Reproduce verbatim the text of all the entries below, keeping every line in its original order. Omit the picture markers from your output.

INPUT Start Marker

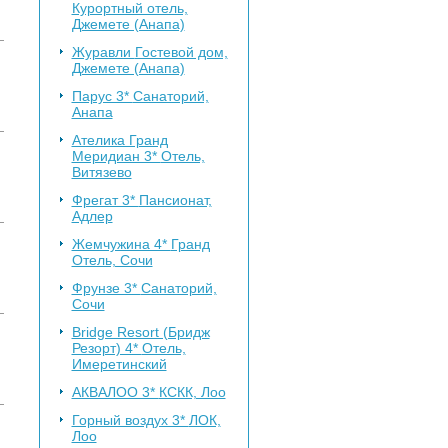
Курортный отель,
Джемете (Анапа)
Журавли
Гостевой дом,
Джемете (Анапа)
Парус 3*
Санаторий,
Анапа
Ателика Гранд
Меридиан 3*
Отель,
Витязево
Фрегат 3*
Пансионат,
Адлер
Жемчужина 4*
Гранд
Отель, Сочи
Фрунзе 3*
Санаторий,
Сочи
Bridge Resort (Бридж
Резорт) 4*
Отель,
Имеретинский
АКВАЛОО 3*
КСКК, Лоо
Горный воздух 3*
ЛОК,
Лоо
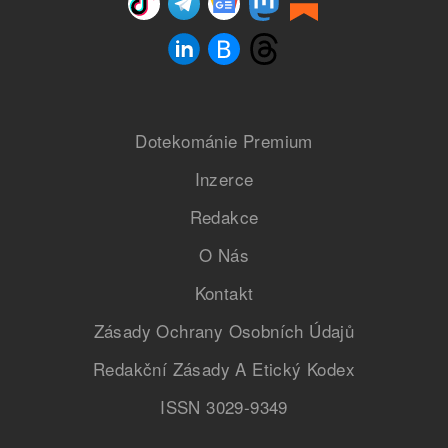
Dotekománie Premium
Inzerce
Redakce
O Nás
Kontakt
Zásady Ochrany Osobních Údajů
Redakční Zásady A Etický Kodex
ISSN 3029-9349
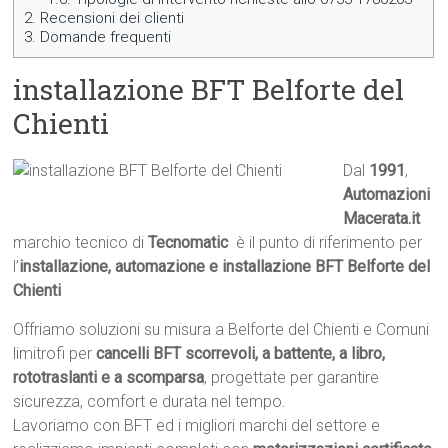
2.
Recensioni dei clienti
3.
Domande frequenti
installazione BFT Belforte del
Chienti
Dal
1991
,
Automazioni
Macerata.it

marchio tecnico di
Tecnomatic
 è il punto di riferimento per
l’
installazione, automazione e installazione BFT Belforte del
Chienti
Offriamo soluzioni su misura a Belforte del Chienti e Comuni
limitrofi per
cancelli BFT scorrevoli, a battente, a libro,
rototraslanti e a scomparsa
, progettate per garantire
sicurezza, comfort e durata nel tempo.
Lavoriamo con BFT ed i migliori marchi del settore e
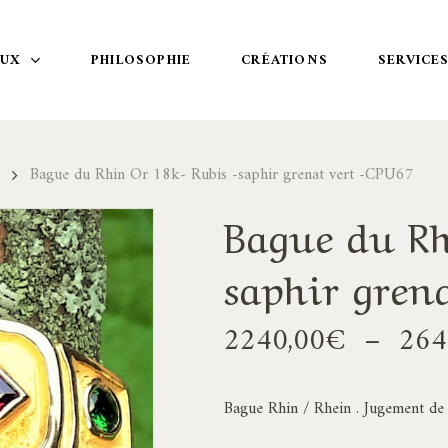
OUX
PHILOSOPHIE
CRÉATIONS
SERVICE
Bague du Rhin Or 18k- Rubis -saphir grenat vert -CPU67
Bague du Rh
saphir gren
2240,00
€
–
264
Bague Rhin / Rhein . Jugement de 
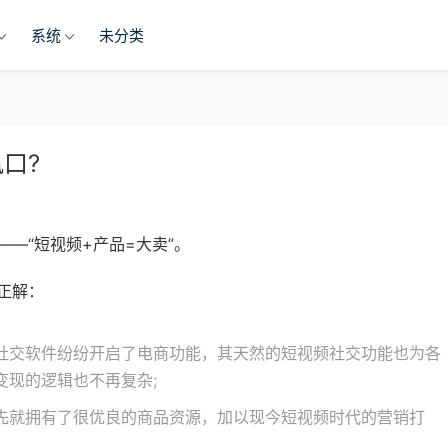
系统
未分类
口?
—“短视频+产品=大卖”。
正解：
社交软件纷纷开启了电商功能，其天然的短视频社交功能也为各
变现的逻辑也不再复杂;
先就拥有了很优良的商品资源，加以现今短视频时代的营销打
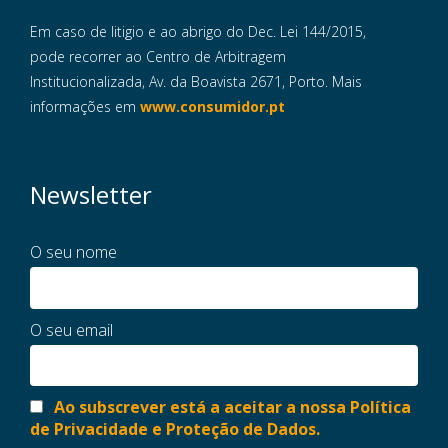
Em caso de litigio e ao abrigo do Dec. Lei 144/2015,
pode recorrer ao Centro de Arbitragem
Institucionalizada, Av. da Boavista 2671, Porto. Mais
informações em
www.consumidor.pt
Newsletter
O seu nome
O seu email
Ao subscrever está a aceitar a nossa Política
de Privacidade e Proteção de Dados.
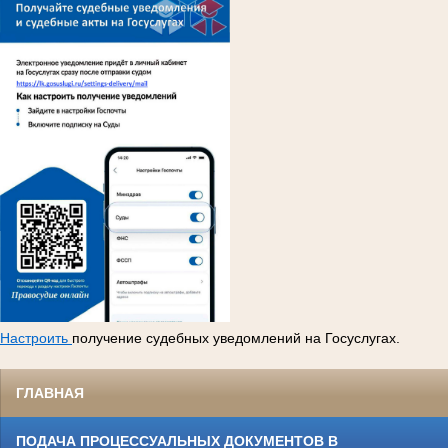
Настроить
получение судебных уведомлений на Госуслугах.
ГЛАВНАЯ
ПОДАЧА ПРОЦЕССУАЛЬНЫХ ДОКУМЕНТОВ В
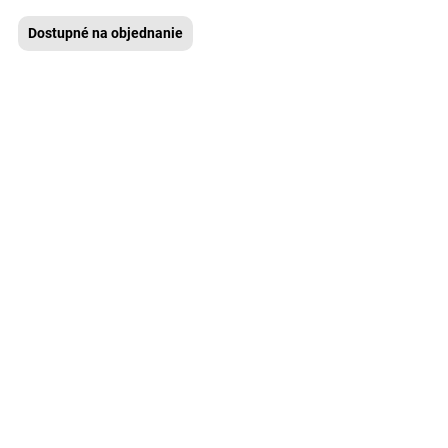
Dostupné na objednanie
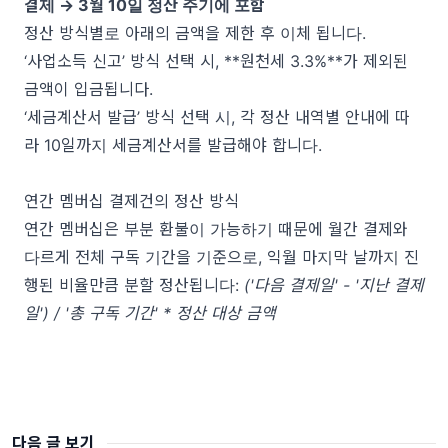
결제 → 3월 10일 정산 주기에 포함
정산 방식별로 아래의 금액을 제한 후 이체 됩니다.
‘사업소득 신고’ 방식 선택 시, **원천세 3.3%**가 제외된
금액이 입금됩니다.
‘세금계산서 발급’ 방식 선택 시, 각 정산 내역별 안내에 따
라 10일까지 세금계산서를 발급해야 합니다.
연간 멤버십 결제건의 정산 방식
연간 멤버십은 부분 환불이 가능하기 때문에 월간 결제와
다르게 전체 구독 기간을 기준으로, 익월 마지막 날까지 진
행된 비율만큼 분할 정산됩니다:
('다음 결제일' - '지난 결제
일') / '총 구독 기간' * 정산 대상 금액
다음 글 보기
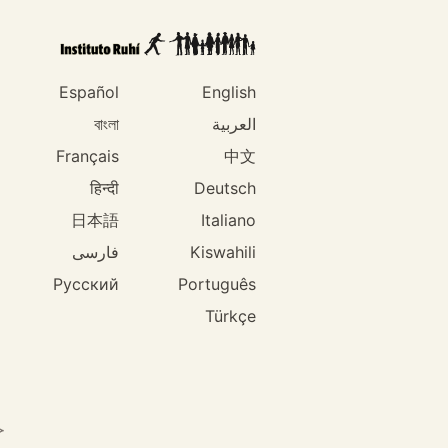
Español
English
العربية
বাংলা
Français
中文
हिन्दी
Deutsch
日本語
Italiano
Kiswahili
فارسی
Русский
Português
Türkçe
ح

INPUT End Marker

▶ [OUTPUT OF THE EXERCISE]:
Курортный отель,
Джемете (Анапа)
Журавли
Гостевой дом,
Джемете (Анапа)
Парус 3*
Санаторий,
Анапа
Ателика Гранд
Меридиан 3*
Отель,
Витязево
Фрегат 3*
Пансионат,
Адлер
Жемчужина 4*
Гранд
Отель, Сочи
Фрунзе 3*
Санаторий,
Сочи
Bridge Resort (Бридж
Резорт) 4*
Отель,
Имеретинский
АКВАЛОО 3*
КСКК, Лоо
Горный воздух 3*
ЛОК,
Лоо
Dotekománie Premium
Inzerce
Redakce
O Nás
Kontakt
Zásady Ochrany Osobních Údajů
Redakční Zásady A Etický Kodex
ISSN 3029-9349
2.
Recensioni dei clienti
3.
Domande frequenti
installazione BFT Belforte del
Chienti
Dal
1991
,
Automazioni
Macerata.it

marchio tecnico di
Tecnomatic
 è il punto di riferimento per
l’
installazione, automazione e installazione BFT Belforte del
Chienti
Offriamo soluzioni su misura a Belforte del Chienti e Comuni
limitrofi per
cancelli BFT scorrevoli, a battente, a libro,
rototraslanti e a scomparsa
, progettate per garantire
sicurezza, comfort e durata nel tempo.
Lavoriamo con BFT ed i migliori marchi del settore e
OUX
PHILOSOPHIE
CRÉATIONS
SERVICE
Bague du Rhin Or 18k- Rubis -saphir grenat vert -CPU67
Bague du Rh
saphir gren
2240,00
€
–
264
Bague Rhin / Rhein . Jugement de 
系统
未分类
口?
—“短视频+产品=大卖”。
正解：
社交软件纷纷开启了电商功能，其天然的短视频社交功能也为各
变现的逻辑也不再复杂;
先就拥有了很优良的商品资源，加以现今短视频时代的营销打
Em caso de litigio e ao abrigo do Dec. Lei 144/2015,
pode recorrer ao Centro de Arbitragem
Institucionalizada, Av. da Boavista 2671, Porto. Mais
informações em
www.consumidor.pt
Newsletter
O seu nome
O seu email
Ao subscrever está a aceitar a nossa Política
de Privacidade e Proteção de Dados.
Настроить
получение судебных уведомлений на Госуслугах.
ГЛАВНАЯ
ПОДАЧА ПРОЦЕССУАЛЬНЫХ ДОКУМЕНТОВ В
Dostupné na objednanie
결제 → 3월 10일 정산 주기에 포함
정산 방식별로 아래의 금액을 제한 후 이체 됩니다.
‘사업소득 신고’ 방식 선택 시, **원천세 3.3%**가 제외된
금액이 입금됩니다.
‘세금계산서 발급’ 방식 선택 시, 각 정산 내역별 안내에 따
라 10일까지 세금계산서를 발급해야 합니다.
연간 멤버십 결제건의 정산 방식
연간 멤버십은 부분 환불이 가능하기 때문에 월간 결제와
다르게 전체 구독 기간을 기준으로, 익월 마지막 날까지 진
행된 비율만큼 분할 정산됩니다:
('다음 결제일' - '지난 결제
일') / '총 구독 기간' * 정산 대상 금액
다음 글 보기
Español
English
العربية
বাংলা
Français
中文
हिन्दी
Deutsch
日本語
Italiano
Kiswahili
فارسی
Русский
Português
Türkçe
ح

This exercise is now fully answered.